Comment vivre la fraternité tout en restant à distance ?
La question qui nous habitait changea alors, il ne s’agissait plus de se demander « Faut-il continuer à se rendre dans les établissements ? mais « Comment agir à distance ? ». Ou en d’autres termes : Comment rester à l’écart sans être en repli ? Et au fond, qu’est-ce qui fait l’essence de la relation ? La question fut peu ou prou celle de tous nos compatriotes. Partout fleurirent de nouvelles solidarités dans la société : on prit soin des amis lointains, on se salua dans la rue déserte, on proposa ses services à sa voisine âgée… On partagea des choses simples : une idée pour occuper les enfants, une recette pour faire son pain… La question fut vécue avec une particulière acuité par les aumôniers : comment vivre la fraternité tout en restant à distance ? Les aumôniers durent imaginer de nouvelles formes de présence.

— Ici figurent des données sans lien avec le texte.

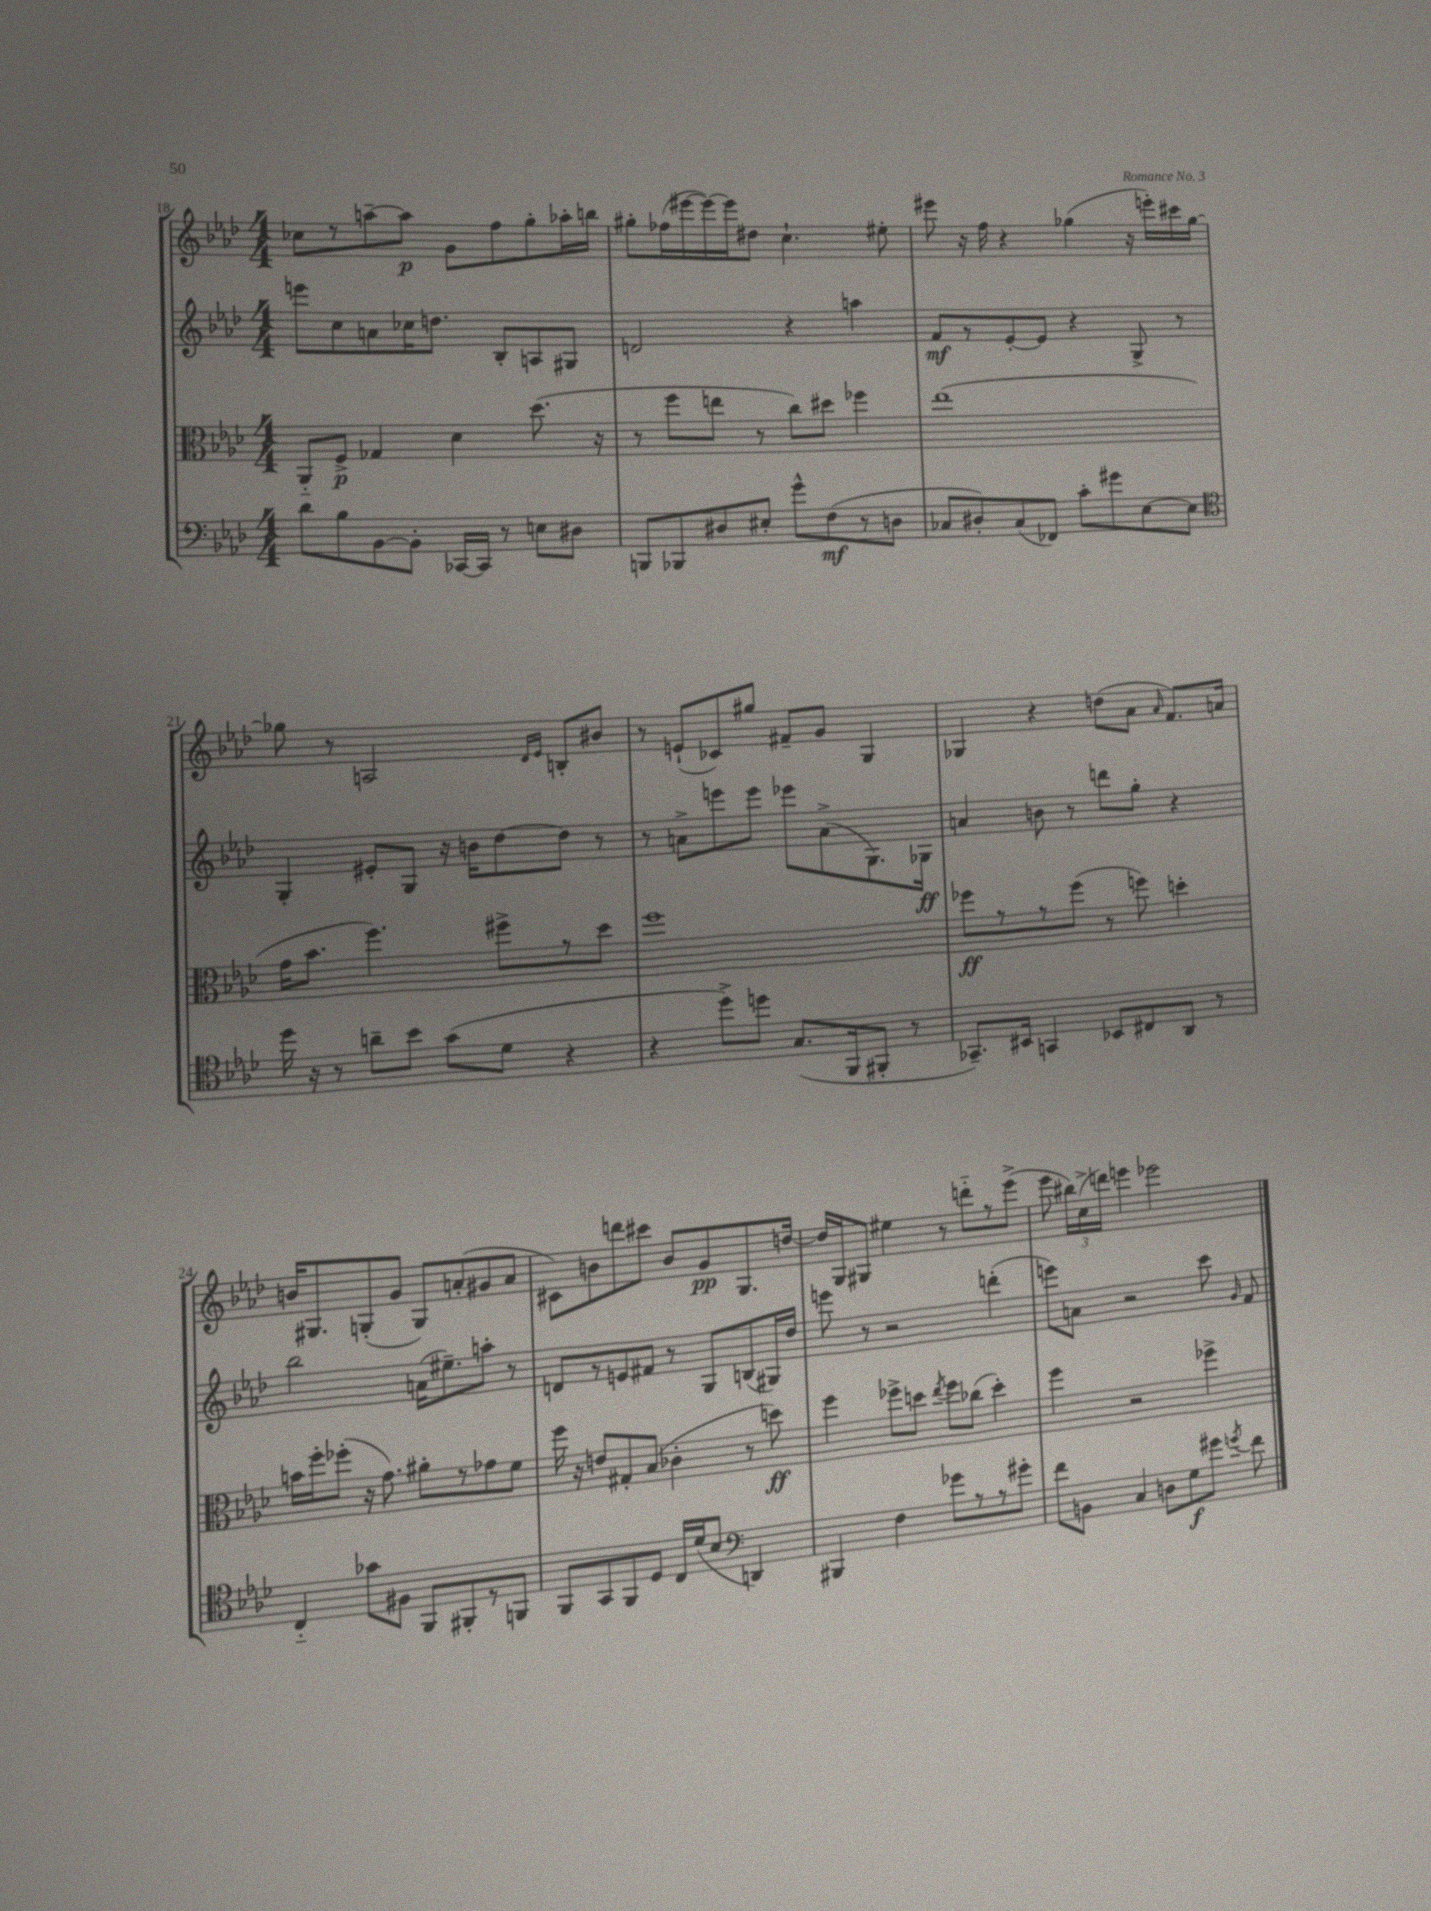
<<
\new StaffGroup <<
\new Staff = "s0" {
    \clef treble \key aes \major \numericTimeSignature \time 4/4
    \autoBeamOff ces''8[ r8 a''8~-- a''8]\p g'8[ f''8 g''8-. aes''16-. b''16] |
    gis''8[-. fes''16( eis'''16~ eis'''16~) eis'''16 dis''8] c''4.-! eis''8-. |
    eis'''8 r16 f''16 r4 ges''4( r16 e'''16[-.) cis'''16 ges''16]~ |
    ges''8 r8 a2 \grace { des'16[ ees'16] } b8[-. bis'8] |
    r8 e'8[-!( ces'8) gis''8] fis'8[-- g'8] g4 |
    ges4 r4 d''8[( aes'8] \grace { aes'16 } f'8.[) a'16] |
    b'16[ gis8. g8-.( g'8] g8[) a'8-.( gis'8 a'8] |
    cis'8[) b'8 d'''8 cis'''8] b'8[ g'8\pp g8. d''16]~ |
    d''16[ g16 gis8] eis''4 r8 d'''8[-_ r8 ees'''8]->( |
    ees'''8 \tuplet 3/2 { bis''16[) c''16->( d'''16]) } e'''4 ees'''2 \bar "|." |
}
\new Staff = "s1" {
    \clef treble \key aes \major \numericTimeSignature \time 4/4
    \autoBeamOff e'''8[ c''8 a'8 ces''16 d''8.] bes8[-. a8 gis8] |
    d'2 r4 a''4 |
    f'8[\mf r8 ees'8~-. ees'8] r4 g8-> r8 |
    g4-. eis'8[-. g8] r16 b'16[ des''8~ des''8] r8 |
    r8 a'8[-> e'''8 e'''8] ees'''8[ a'8->( g8.) ges16]\ff |
    a'4 b'8 r8 d'''8[ g''8]-. r4 |
    bes''2 a'16[( eis''8.--) a''8]-. r8 |
    d'8[ r8 e'8 fis'8] r8 g8[ b8( gis16) des''16] |
    e'''8 r8 r2 d'''4-.( |
    e'''8[) a'8] r2 c'''8 \grace { g'16 } f'8 \bar "|." |
}
\new Staff = "s2" {
    \clef alto \key aes \major \numericTimeSignature \time 4/4
    \autoBeamOff aes,8[-_ f8]->\p ges4 des'4 des''8.( r16 |
    r8 f''8[ e''8] r8 c''8[) dis''8] fes''4 |
    ees''1( |
    g'16[ bes'8.] f''4.) fis''8[-> r8 des''8] |
    f''1 |
    fes''8[\ff r8 r8 fes''8]( r8 f''8) d''4-. |
    b'16[ f''16-. fes''8]-.( r16 g'8.) ais'8[-. r8 ges'8 f'8] |
    f''16 r16 e'8[ gis8-. bes8]( ces'4-. r8 d''8\ff) |
    f''4 fes''8[-> d''8] \acciaccatura { ees''8 } fes''8[ ces''8]( d''4-.) |
    f''4 r2 fes''4-> \bar "|." |
}
\new Staff = "s3" {
    \clef bass \key aes \major \numericTimeSignature \time 4/4
    \autoBeamOff des'8[ bes8 bes,8~ bes,8]-. ces,16[~ ces,16] r8 e8[ dis8] |
    b,,8[ bes,,8 dis8 eis8]-. g'8[-^ f8\mf( r8 d8] |
    ces8[ dis8-.) ces8( fes,8]) c'8[-. gis'8 ees8~ ees8] |
    \clef tenor des''16 r16 r8 a'8[-- bes'8] g'8[( des'8] r4 |
    r4 des''8[->) d''8] g8.[( f,16 fis,8]-. r8 |
    ges,8.[--) bis,16] g,4 bes,8[ cis8 aes,8] r8 |
    c4-_ ges'8[ fis8] f,8[ fis,8-. r8 f,8] |
    f,8[ g,8 f,8 des8] c16[ des'16( bes8] \clef bass d,4) |
    bis,,4 f4 ges'8[ r8 r8 gis'8]-. |
    f'8[ b,8] c4 d8[ g8\f gis'8] \acciaccatura { g'8 } f'8 \bar "|." |
}
>>
>>
\layout { \context { \Score currentBarNumber = #18 } }
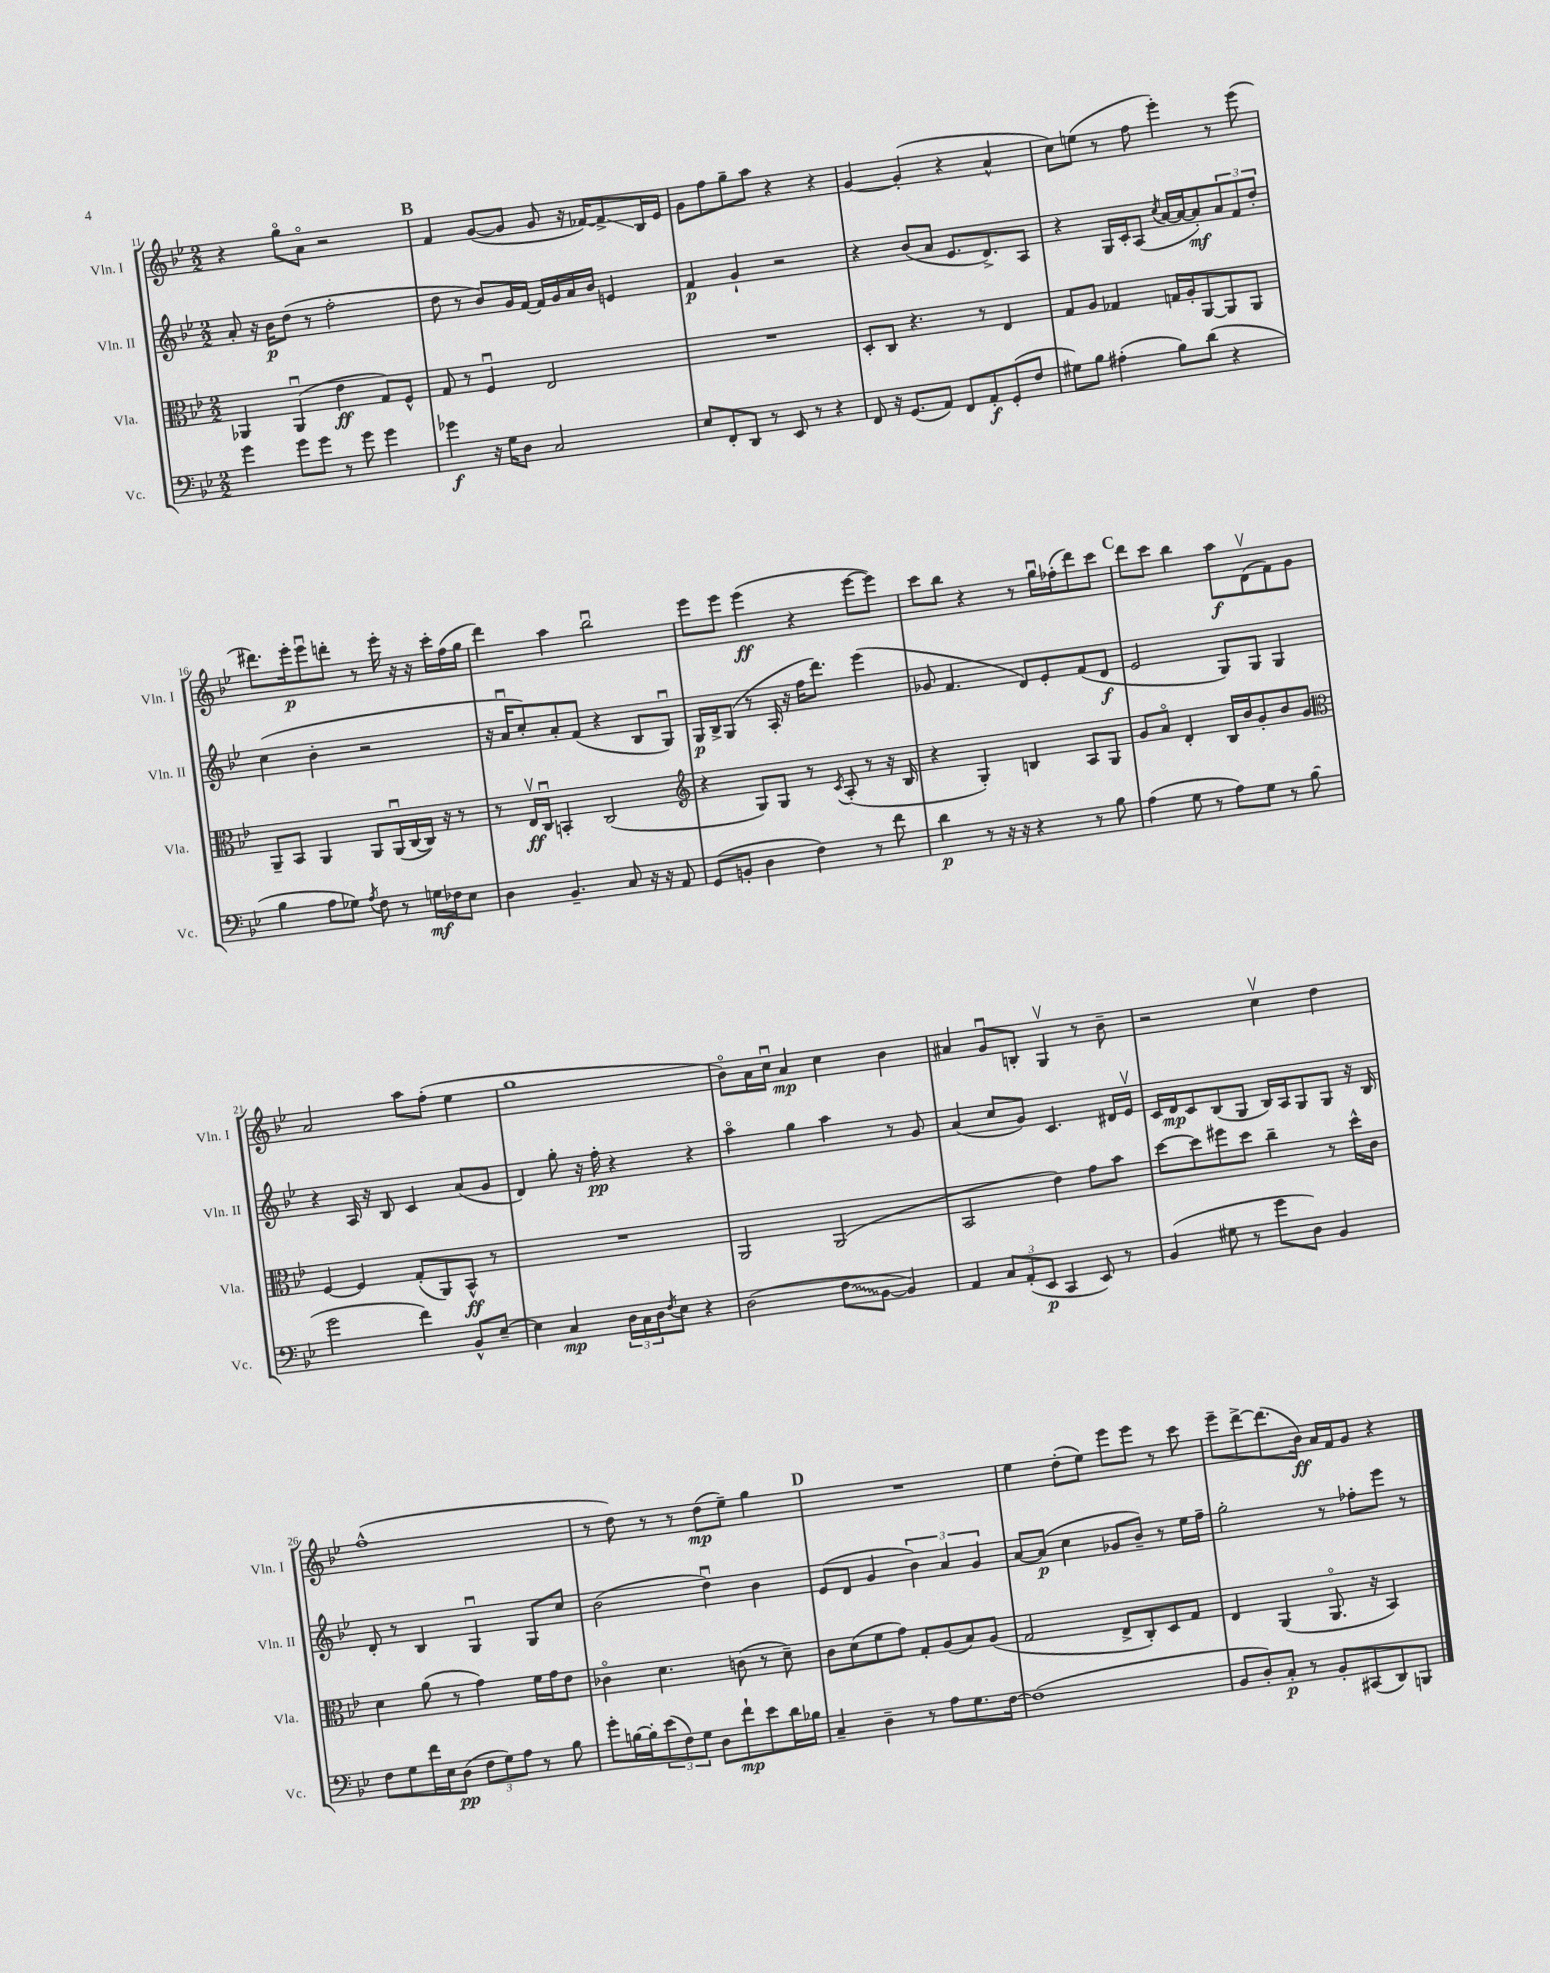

Un moment, ils avaient douté de leur réelle utilité : faisaient-ils partie des professions jugées « indispensables » ? L’avis rendu le 23 mars par le Conseil scientifique Covid 19 présidé par le professeur Delfraissy fut un signal important. Ce rapport rappelait en effet au niveau national et pour tous les cultes l’importance de l’accompagnement spirituel. Alors, l’aumônerie reprit vie : M. fit passer un texte poétique et si beau qu’il circule encore dans tous les établissements, A. rédigea des livrets liturgiques, M. envisagea de distribuer des rameaux, J.-L. partagea ses plus belles prières à ses collègues, D. envoya aux résidents de la maison de retraite une méditation pour le dimanche avec des prières, des photos, un chant pour les rejoindre dans leurs habitudes de culte. On se rendit présent pour répondre à des demandes des établissements, téléphoner à des familles endeuillées, transmettre des prières à des résidents. En l’absence de gestes, on redécouvrit l’importance de la voix : voix qui apaise, voix qui rassure… Quant aux rares aumôniers qui avaient encore la possibilité d’être physiquement présents dans leur établissement, avec toutes les précautions d’usage et pour des visites sur demande, ils le firent avec d’autant plus de cœur. Et de même que certains médecins réservistes arrivés en renfort dans les hôpitaux troquèrent leur stéthoscope contre une seringue pour pallier le manque d’infirmières, de même vit-on des aumôniers accomplir des tâches inhabituelles. P. aida les personnes âgées à utiliser la précieuse tablette qui maintiendrait en lien avec leurs enfants et petits-enfants, A. tint lieu d’animatrice et de psychologue…
Jamais nous ne nous sommes sentis autant en communion les uns avec les autres. Les aumôniers mirent en commun tous les trésors de leur fonds propre, les liens œcuméniques se resserrèrent, les situations lourdes à porter se partagèrent, car ce n’est pas rien d’être confronté à la solitude d’un homme qui ne peut voir son fils avant de mourir, ou de constater le matin que des soignants manquent à l’appel. Les prières s’allongèrent chaque soir.
Partout et de toutes les manières, même les plus humbles, les plus modestes, l’aumônier reste un repère dans ce temps de vide de sens, de bouleversement de nos habitudes sociales, de nos règles de vie. Parce qu’il est porteur d’une Parole immémoriale, qui traverse les âges et relie chacun à la grande fraternité humaine. Parce qu’il est témoin de la promesse venue d’un Autre : « Ne crains pas car je suis avec toi ».